Top of Records to process

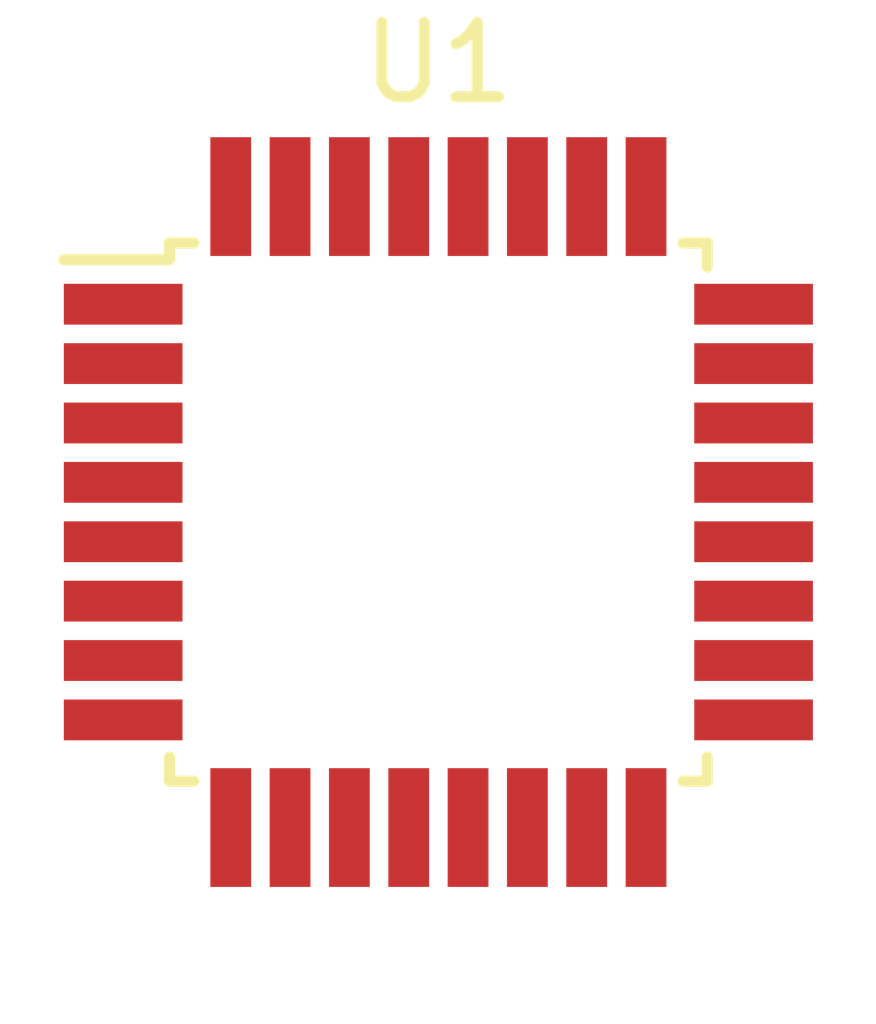
<source format=kicad_pcb>
(kicad_pcb (version 20221018) (generator pcbnew)

  (general
    (thickness 1.6)
  )

  (paper "A4")
  (layers
    (0 "F.Cu" signal)
    (31 "B.Cu" signal)
    (32 "B.Adhes" user "B.Adhesive")
    (33 "F.Adhes" user "F.Adhesive")
    (34 "B.Paste" user)
    (35 "F.Paste" user)
    (36 "B.SilkS" user "B.Silkscreen")
    (37 "F.SilkS" user "F.Silkscreen")
    (38 "B.Mask" user)
    (39 "F.Mask" user)
    (40 "Dwgs.User" user "User.Drawings")
    (41 "Cmts.User" user "User.Comments")
    (42 "Eco1.User" user "User.Eco1")
    (43 "Eco2.User" user "User.Eco2")
    (44 "Edge.Cuts" user)
    (45 "Margin" user)
    (46 "B.CrtYd" user "B.Courtyard")
    (47 "F.CrtYd" user "F.Courtyard")
    (48 "B.Fab" user)
    (49 "F.Fab" user)
    (50 "User.1" user)
    (51 "User.2" user)
    (52 "User.3" user)
    (53 "User.4" user)
    (54 "User.5" user)
    (55 "User.6" user)
    (56 "User.7" user)
    (57 "User.8" user)
    (58 "User.9" user)
  )

  (setup
    (pad_to_mask_clearance 0)
    (pcbplotparams
      (layerselection 0x00010fc_ffffffff)
      (plot_on_all_layers_selection 0x0000000_00000000)
      (disableapertmacros false)
      (usegerberextensions false)
      (usegerberattributes true)
      (usegerberadvancedattributes true)
      (creategerberjobfile true)
      (dashed_line_dash_ratio 12.000000)
      (dashed_line_gap_ratio 3.000000)
      (svgprecision 4)
      (plotframeref false)
      (viasonmask false)
      (mode 1)
      (useauxorigin false)
      (hpglpennumber 1)
      (hpglpenspeed 20)
      (hpglpendiameter 15.000000)
      (dxfpolygonmode true)
      (dxfimperialunits true)
      (dxfusepcbnewfont true)
      (psnegative false)
      (psa4output false)
      (plotreference true)
      (plotvalue true)
      (plotinvisibletext false)
      (sketchpadsonfab false)
      (subtractmaskfromsilk false)
      (outputformat 1)
      (mirror false)
      (drillshape 1)
      (scaleselection 1)
      (outputdirectory "")
    )
  )

  (net 0 "")
  (net 1 "unconnected-(U1-PD3-Pad1)")
  (net 2 "unconnected-(U1-PD4-Pad2)")
  (net 3 "GND")
  (net 4 "+5V")
  (net 5 "unconnected-(U1-XTAL1{slash}PB6-Pad7)")
  (net 6 "unconnected-(U1-XTAL2{slash}PB7-Pad8)")
  (net 7 "unconnected-(U1-PD5-Pad9)")
  (net 8 "unconnected-(U1-PD6-Pad10)")
  (net 9 "unconnected-(U1-PD7-Pad11)")
  (net 10 "unconnected-(U1-PB0-Pad12)")
  (net 11 "unconnected-(U1-PB1-Pad13)")
  (net 12 "unconnected-(U1-PB2-Pad14)")
  (net 13 "unconnected-(U1-PB3-Pad15)")
  (net 14 "unconnected-(U1-PB4-Pad16)")
  (net 15 "unconnected-(U1-PB5-Pad17)")
  (net 16 "unconnected-(U1-AVCC-Pad18)")
  (net 17 "unconnected-(U1-ADC6-Pad19)")
  (net 18 "unconnected-(U1-AREF-Pad20)")
  (net 19 "unconnected-(U1-ADC7-Pad22)")
  (net 20 "unconnected-(U1-PC0-Pad23)")
  (net 21 "unconnected-(U1-PC1-Pad24)")
  (net 22 "unconnected-(U1-PC2-Pad25)")
  (net 23 "unconnected-(U1-PC3-Pad26)")
  (net 24 "unconnected-(U1-PC4-Pad27)")
  (net 25 "unconnected-(U1-PC5-Pad28)")
  (net 26 "unconnected-(U1-~{RESET}{slash}PC6-Pad29)")
  (net 27 "unconnected-(U1-PD0-Pad30)")
  (net 28 "unconnected-(U1-PD1-Pad31)")
  (net 29 "unconnected-(U1-PD2-Pad32)")

  (footprint "Package_QFP:TQFP-32_7x7mm_P0.8mm" (layer "F.Cu") (at 71.95 61.716))

)

</source>
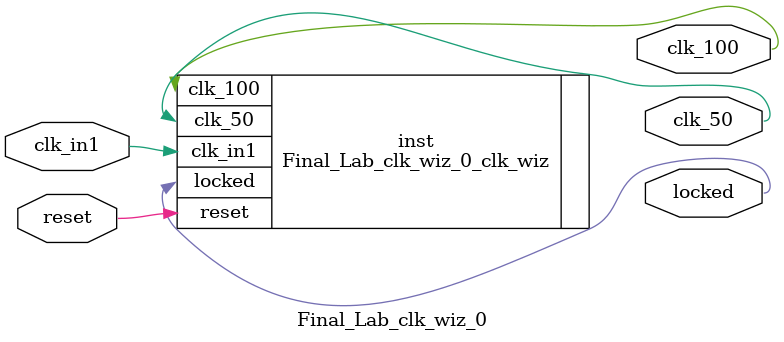
<source format=v>


`timescale 1ps/1ps

(* CORE_GENERATION_INFO = "Final_Lab_clk_wiz_0,clk_wiz_v6_0_11_0_0,{component_name=Final_Lab_clk_wiz_0,use_phase_alignment=true,use_min_o_jitter=false,use_max_i_jitter=false,use_dyn_phase_shift=false,use_inclk_switchover=false,use_dyn_reconfig=false,enable_axi=0,feedback_source=FDBK_AUTO,PRIMITIVE=MMCM,num_out_clk=2,clkin1_period=8.000,clkin2_period=10.000,use_power_down=false,use_reset=true,use_locked=true,use_inclk_stopped=false,feedback_type=SINGLE,CLOCK_MGR_TYPE=NA,manual_override=false}" *)

module Final_Lab_clk_wiz_0 
 (
  // Clock out ports
  output        clk_100,
  output        clk_50,
  // Status and control signals
  input         reset,
  output        locked,
 // Clock in ports
  input         clk_in1
 );

  Final_Lab_clk_wiz_0_clk_wiz inst
  (
  // Clock out ports  
  .clk_100(clk_100),
  .clk_50(clk_50),
  // Status and control signals               
  .reset(reset), 
  .locked(locked),
 // Clock in ports
  .clk_in1(clk_in1)
  );

endmodule

</source>
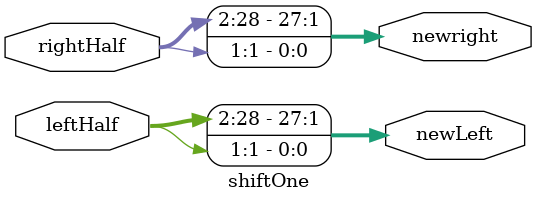
<source format=v>
`timescale 1ns / 1ps

module shiftOne(input [1:28] leftHalf, input[1:28] rightHalf, 
	         output [1:28] newLeft, output [1:28] newright);

assign newLeft[1] = leftHalf[2];
assign newLeft[2] = leftHalf[3];
assign newLeft[3] = leftHalf[4];
assign newLeft[4] = leftHalf[5];
assign newLeft[5] = leftHalf[6];
assign newLeft[6] = leftHalf[7];
assign newLeft[7] = leftHalf[8];
assign newLeft[8] = leftHalf[9];
assign newLeft[9] = leftHalf[10];
assign newLeft[10] = leftHalf[11];
assign newLeft[11] = leftHalf[12];
assign newLeft[12] = leftHalf[13];
assign newLeft[13] = leftHalf[14];
assign newLeft[14] = leftHalf[15];
assign newLeft[15] = leftHalf[16];
assign newLeft[16] = leftHalf[17];
assign newLeft[17] = leftHalf[18];
assign newLeft[18] = leftHalf[19];
assign newLeft[19] = leftHalf[20];
assign newLeft[20] = leftHalf[21];
assign newLeft[21] = leftHalf[22];
assign newLeft[22] = leftHalf[23];
assign newLeft[23] = leftHalf[24];
assign newLeft[24] = leftHalf[25];
assign newLeft[25] = leftHalf[26];
assign newLeft[26] = leftHalf[27];
assign newLeft[27] = leftHalf[28];
assign newLeft[28] = leftHalf[1];

assign newright[1] = rightHalf[2];
assign newright[2] = rightHalf[3];
assign newright[3] = rightHalf[4];
assign newright[4] = rightHalf[5];
assign newright[5] = rightHalf[6];
assign newright[6] = rightHalf[7];
assign newright[7] = rightHalf[8];
assign newright[8] = rightHalf[9];
assign newright[9] = rightHalf[10];
assign newright[10] = rightHalf[11];
assign newright[11] = rightHalf[12];
assign newright[12] = rightHalf[13];
assign newright[13] = rightHalf[14];
assign newright[14] = rightHalf[15];
assign newright[15] = rightHalf[16];
assign newright[16] = rightHalf[17];
assign newright[17] = rightHalf[18];
assign newright[18] = rightHalf[19];
assign newright[19] = rightHalf[20];
assign newright[20] = rightHalf[21];
assign newright[21] = rightHalf[22];
assign newright[22] = rightHalf[23];
assign newright[23] = rightHalf[24];
assign newright[24] = rightHalf[25];
assign newright[25] = rightHalf[26];
assign newright[26] = rightHalf[27];
assign newright[27] = rightHalf[28];
assign newright[28] = rightHalf[1];



endmodule

</source>
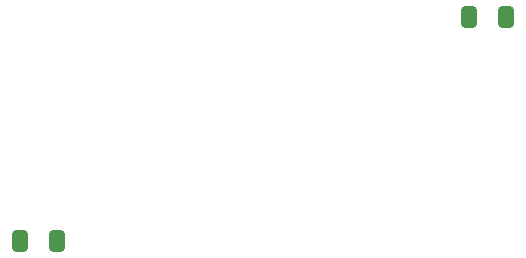
<source format=gbr>
%TF.GenerationSoftware,KiCad,Pcbnew,(6.0.4)*%
%TF.CreationDate,2023-07-24T14:01:23-04:00*%
%TF.ProjectId,BREAD_Loaf,42524541-445f-44c6-9f61-662e6b696361,rev?*%
%TF.SameCoordinates,PX2faf080PYee6b280*%
%TF.FileFunction,Paste,Bot*%
%TF.FilePolarity,Positive*%
%FSLAX46Y46*%
G04 Gerber Fmt 4.6, Leading zero omitted, Abs format (unit mm)*
G04 Created by KiCad (PCBNEW (6.0.4)) date 2023-07-24 14:01:23*
%MOMM*%
%LPD*%
G01*
G04 APERTURE LIST*
G04 Aperture macros list*
%AMRoundRect*
0 Rectangle with rounded corners*
0 $1 Rounding radius*
0 $2 $3 $4 $5 $6 $7 $8 $9 X,Y pos of 4 corners*
0 Add a 4 corners polygon primitive as box body*
4,1,4,$2,$3,$4,$5,$6,$7,$8,$9,$2,$3,0*
0 Add four circle primitives for the rounded corners*
1,1,$1+$1,$2,$3*
1,1,$1+$1,$4,$5*
1,1,$1+$1,$6,$7*
1,1,$1+$1,$8,$9*
0 Add four rect primitives between the rounded corners*
20,1,$1+$1,$2,$3,$4,$5,0*
20,1,$1+$1,$4,$5,$6,$7,0*
20,1,$1+$1,$6,$7,$8,$9,0*
20,1,$1+$1,$8,$9,$2,$3,0*%
G04 Aperture macros list end*
%ADD10RoundRect,0.250000X-0.412500X-0.650000X0.412500X-0.650000X0.412500X0.650000X-0.412500X0.650000X0*%
%ADD11RoundRect,0.250000X0.412500X0.650000X-0.412500X0.650000X-0.412500X-0.650000X0.412500X-0.650000X0*%
G04 APERTURE END LIST*
D10*
%TO.C,C1*%
X190937500Y172900000D03*
X194062500Y172900000D03*
%TD*%
D11*
%TO.C,C2*%
X232062500Y191900000D03*
X228937500Y191900000D03*
%TD*%
M02*

</source>
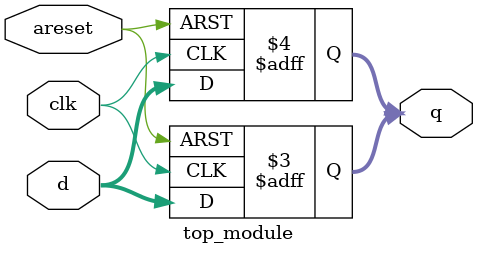
<source format=v>
module top_module (
    input clk,
    input areset,   // active high asynchronous reset
    input [7:0] d,
    output [7:0] q
);
    

    // Solution1
    always @(posedge clk or posedge areset) begin
        if(areset) begin
            q <= 0;
        end
        else begin
            q <= d;
        end
    end


    // Solution2 (from HDLBits)
    // The only difference in code compared to synchronous reset is in the sensitivity list.
	always @(posedge clk, posedge areset)
    if (areset)
        q <= 0;
    else
        q <= d;


// In Verilog, the sensitivity list looks strange. The FF's reset is sensitive to the
// *level* of areset, so why does using "posedge areset" work?
// To see why it works, consider the truth table for all events that change the input 
// signals, assuming clk and areset do not switch at precisely the same time:

//  clk		areset		output
//   x		 0->1		q <= 0; (because areset = 1)
//   x		 1->0		no change (always block not triggered)
//  0->1	   0		q <= d; (not resetting)
//  0->1	   1		q <= 0; (still resetting, q was 0 before too)
//  1->0	   x		no change (always block not triggered)

endmodule

</source>
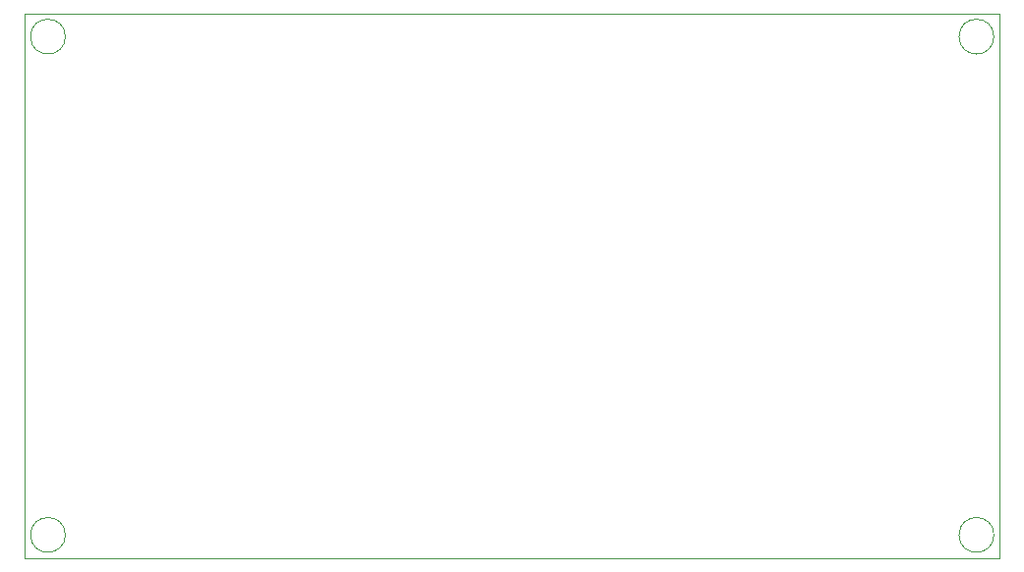
<source format=gbr>
%TF.GenerationSoftware,KiCad,Pcbnew,9.0.2*%
%TF.CreationDate,2025-08-25T15:59:26+09:00*%
%TF.ProjectId,imu_controller_board,696d755f-636f-46e7-9472-6f6c6c65725f,rev?*%
%TF.SameCoordinates,Original*%
%TF.FileFunction,Profile,NP*%
%FSLAX46Y46*%
G04 Gerber Fmt 4.6, Leading zero omitted, Abs format (unit mm)*
G04 Created by KiCad (PCBNEW 9.0.2) date 2025-08-25 15:59:26*
%MOMM*%
%LPD*%
G01*
G04 APERTURE LIST*
%TA.AperFunction,Profile*%
%ADD10C,0.050000*%
%TD*%
G04 APERTURE END LIST*
D10*
X149500000Y-71000000D02*
G75*
G02*
X146500000Y-71000000I-1500000J0D01*
G01*
X146500000Y-71000000D02*
G75*
G02*
X149500000Y-71000000I1500000J0D01*
G01*
X69500000Y-71000000D02*
G75*
G02*
X66500000Y-71000000I-1500000J0D01*
G01*
X66500000Y-71000000D02*
G75*
G02*
X69500000Y-71000000I1500000J0D01*
G01*
X69500000Y-114000000D02*
G75*
G02*
X66500000Y-114000000I-1500000J0D01*
G01*
X66500000Y-114000000D02*
G75*
G02*
X69500000Y-114000000I1500000J0D01*
G01*
X149500000Y-114000000D02*
G75*
G02*
X146500000Y-114000000I-1500000J0D01*
G01*
X146500000Y-114000000D02*
G75*
G02*
X149500000Y-114000000I1500000J0D01*
G01*
X66000000Y-69000000D02*
X150000000Y-69000000D01*
X150000000Y-116000000D01*
X66000000Y-116000000D01*
X66000000Y-69000000D01*
M02*

</source>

Bottom of Records to process

What the task requires:
Begin at the first line of the records. Print every line through the one containing "(sketchpadsonfab false)" exactly, but skip the pictures.

Task solution:
<source format=kicad_pcb>
(kicad_pcb (version 20221018) (generator pcbnew)

  (general
    (thickness 1.6)
  )

  (paper "A4")
  (layers
    (0 "F.Cu" signal)
    (31 "B.Cu" signal)
    (32 "B.Adhes" user "B.Adhesive")
    (33 "F.Adhes" user "F.Adhesive")
    (34 "B.Paste" user)
    (35 "F.Paste" user)
    (36 "B.SilkS" user "B.Silkscreen")
    (37 "F.SilkS" user "F.Silkscreen")
    (38 "B.Mask" user)
    (39 "F.Mask" user)
    (40 "Dwgs.User" user "User.Drawings")
    (41 "Cmts.User" user "User.Comments")
    (42 "Eco1.User" user "User.Eco1")
    (43 "Eco2.User" user "User.Eco2")
    (44 "Edge.Cuts" user)
    (45 "Margin" user)
    (46 "B.CrtYd" user "B.Courtyard")
    (47 "F.CrtYd" user "F.Courtyard")
    (48 "B.Fab" user)
    (49 "F.Fab" user)
    (50 "User.1" user)
    (51 "User.2" user)
    (52 "User.3" user)
    (53 "User.4" user)
    (54 "User.5" user)
    (55 "User.6" user)
    (56 "User.7" user)
    (57 "User.8" user)
    (58 "User.9" user)
  )

  (setup
    (pad_to_mask_clearance 0)
    (pcbplotparams
      (layerselection 0x00010fc_ffffffff)
      (plot_on_all_layers_selection 0x0000000_00000000)
      (disableapertmacros false)
      (usegerberextensions false)
      (usegerberattributes true)
      (usegerberadvancedattributes true)
      (creategerberjobfile true)
      (dashed_line_dash_ratio 12.000000)
      (dashed_line_gap_ratio 3.000000)
      (svgprecision 4)
      (plotframeref false)
      (viasonmask false)
      (mode 1)
      (useauxorigin false)
      (hpglpennumber 1)
      (hpglpenspeed 20)
      (hpglpendiameter 15.000000)
      (dxfpolygonmode true)
      (dxfimperialunits true)
      (dxfusepcbnewfont true)
      (psnegative false)
      (psa4output false)
      (plotreference true)
      (plotvalue true)
      (plotinvisibletext false)
      (sketchpadsonfab false)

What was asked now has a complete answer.